§ WORK ORDER
Reproduce, exactly and in full, only the lines below from the one containing "neck: (713, 497)" through the one containing "left knee: (1123, 755)".

§ DATA FOR PROCESSING
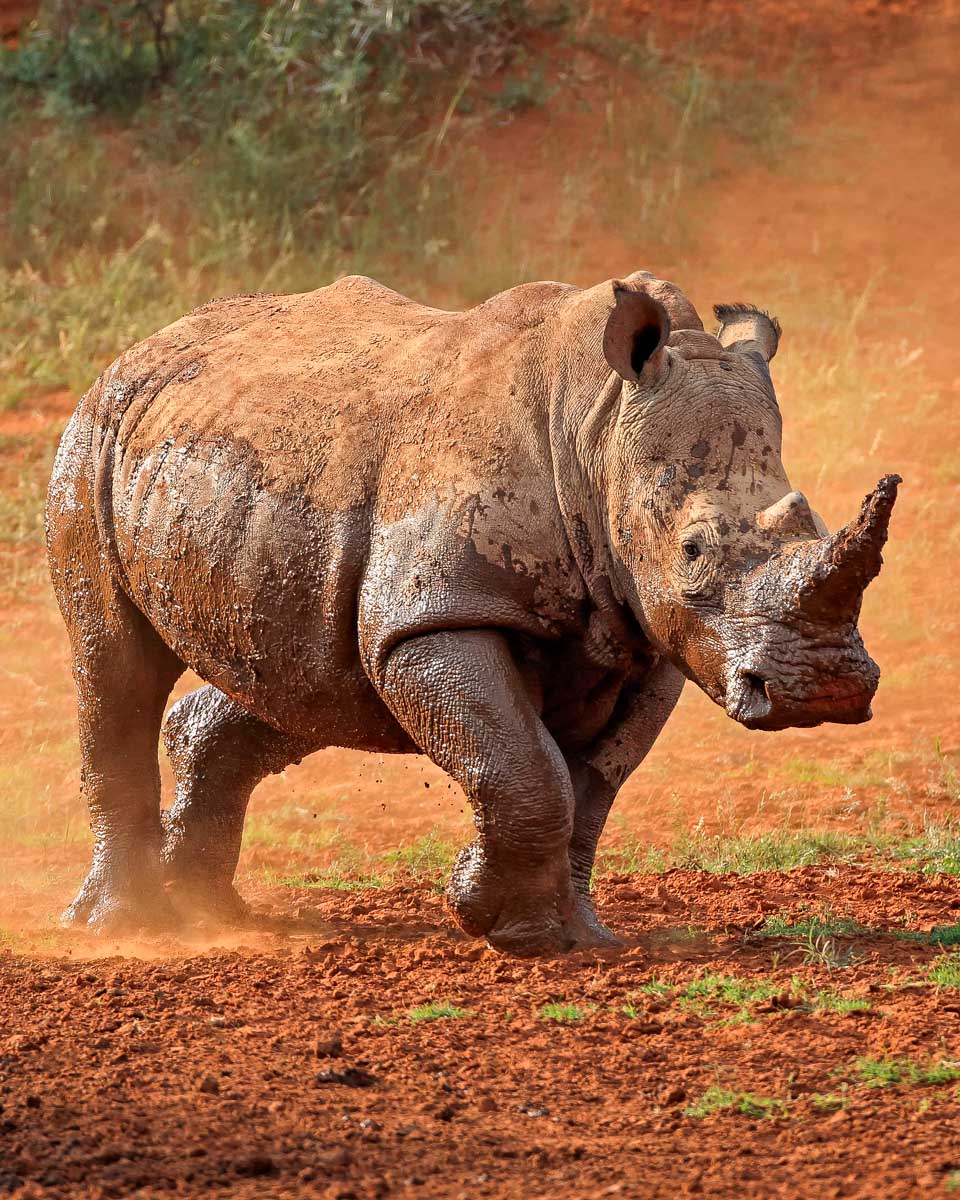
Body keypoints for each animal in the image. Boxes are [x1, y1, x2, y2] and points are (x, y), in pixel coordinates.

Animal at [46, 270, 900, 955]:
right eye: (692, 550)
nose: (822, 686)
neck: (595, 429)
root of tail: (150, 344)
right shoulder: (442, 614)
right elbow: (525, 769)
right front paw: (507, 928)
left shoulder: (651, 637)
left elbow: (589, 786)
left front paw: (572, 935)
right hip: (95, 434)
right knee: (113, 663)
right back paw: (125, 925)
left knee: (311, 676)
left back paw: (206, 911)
==
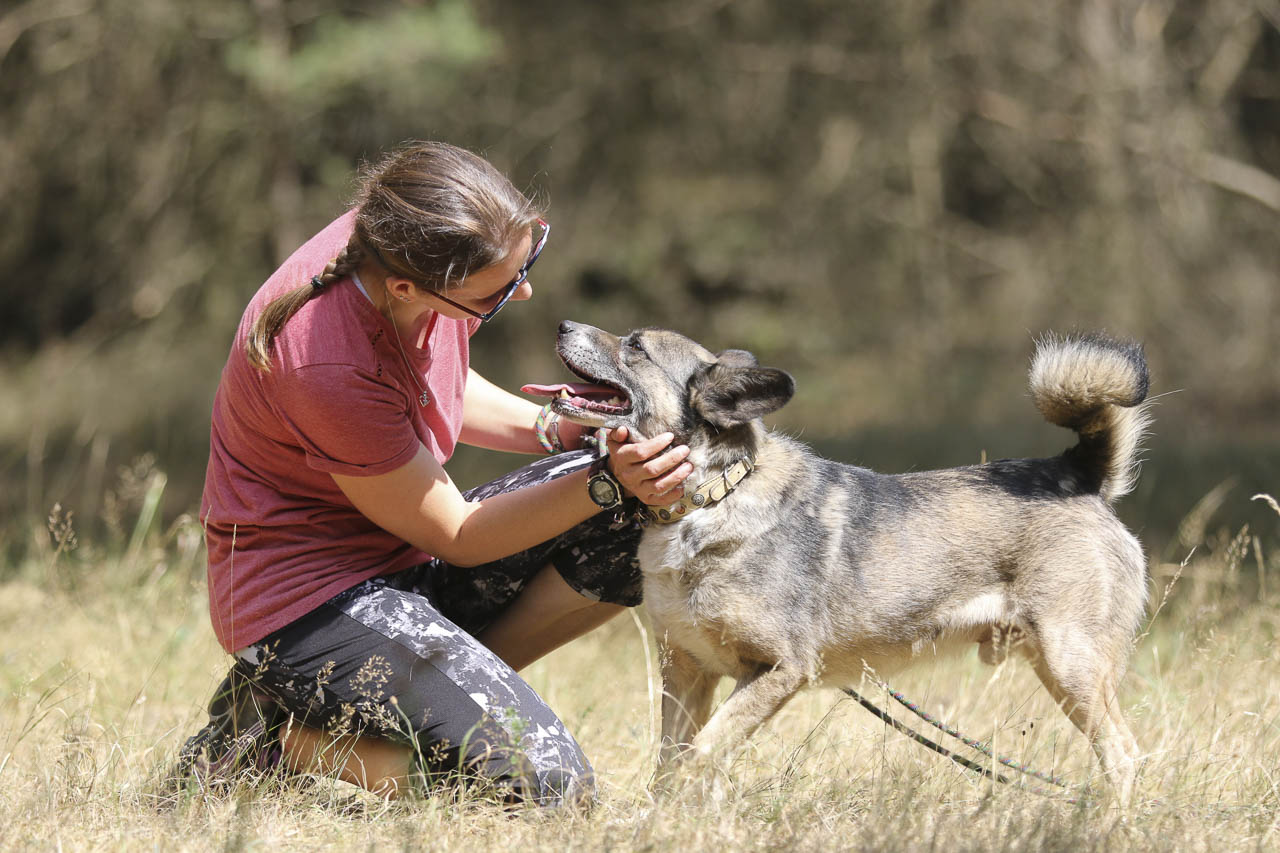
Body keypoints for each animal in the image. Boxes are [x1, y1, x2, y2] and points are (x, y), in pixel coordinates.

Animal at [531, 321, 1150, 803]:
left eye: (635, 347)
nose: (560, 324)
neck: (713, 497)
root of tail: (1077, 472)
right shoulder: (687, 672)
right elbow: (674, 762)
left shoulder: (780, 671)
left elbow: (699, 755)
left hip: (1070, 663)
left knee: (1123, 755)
* * *
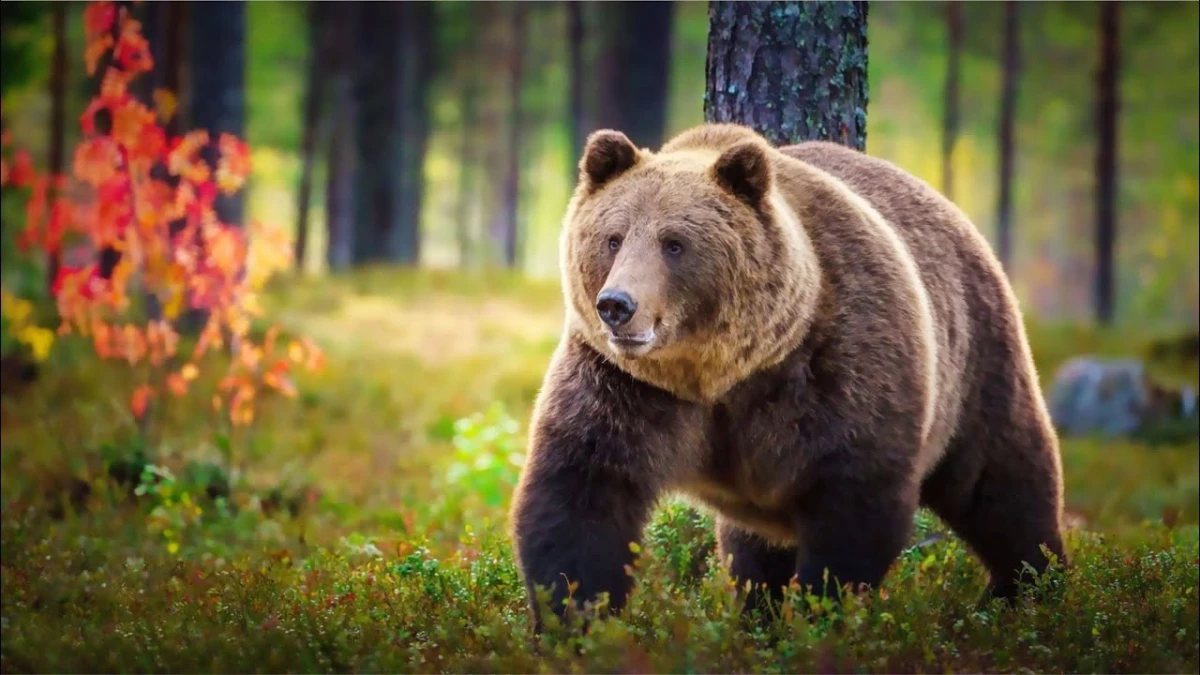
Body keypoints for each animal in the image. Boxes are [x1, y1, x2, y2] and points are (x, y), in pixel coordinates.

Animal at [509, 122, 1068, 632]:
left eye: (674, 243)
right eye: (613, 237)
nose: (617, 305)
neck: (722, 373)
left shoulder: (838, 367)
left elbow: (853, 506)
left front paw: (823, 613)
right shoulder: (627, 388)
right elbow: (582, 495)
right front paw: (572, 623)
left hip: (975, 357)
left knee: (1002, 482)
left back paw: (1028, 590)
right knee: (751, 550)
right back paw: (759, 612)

§ RESPONSE TO THE TASK
neck: (713, 497)
root of tail: (1077, 472)
right shoulder: (687, 672)
right elbow: (674, 762)
left shoulder: (780, 671)
left elbow: (699, 755)
left hip: (1070, 663)
left knee: (1123, 755)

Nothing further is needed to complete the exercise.